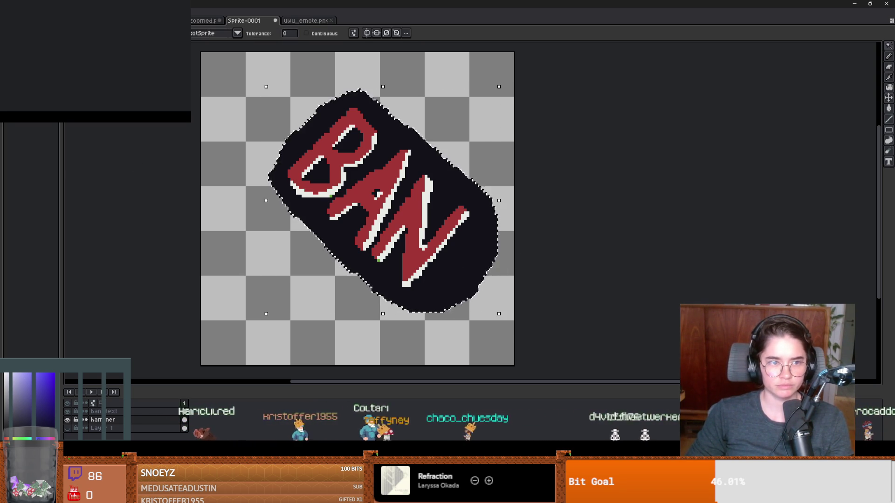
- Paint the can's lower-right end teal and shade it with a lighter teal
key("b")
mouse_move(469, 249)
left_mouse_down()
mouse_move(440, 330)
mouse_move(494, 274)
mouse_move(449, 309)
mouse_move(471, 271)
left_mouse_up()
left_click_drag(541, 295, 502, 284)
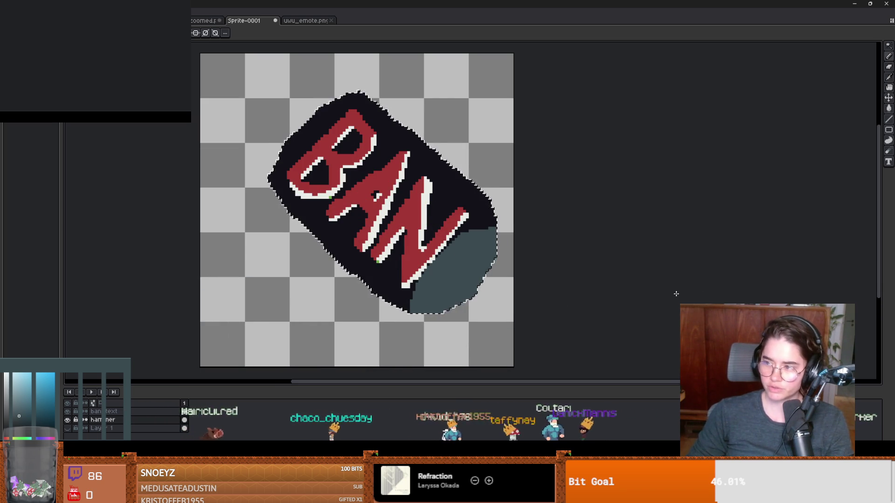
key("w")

•••

> _Assignment_
Your answer must be an exact copy of the records above, with every picture left out.

> _Task answer_
- Paint the can's lower-right end teal and shade it with a lighter teal
key("b")
mouse_move(469, 249)
left_mouse_down()
mouse_move(440, 330)
mouse_move(494, 274)
mouse_move(449, 309)
mouse_move(471, 271)
left_mouse_up()
left_click_drag(541, 295, 502, 284)
key("w")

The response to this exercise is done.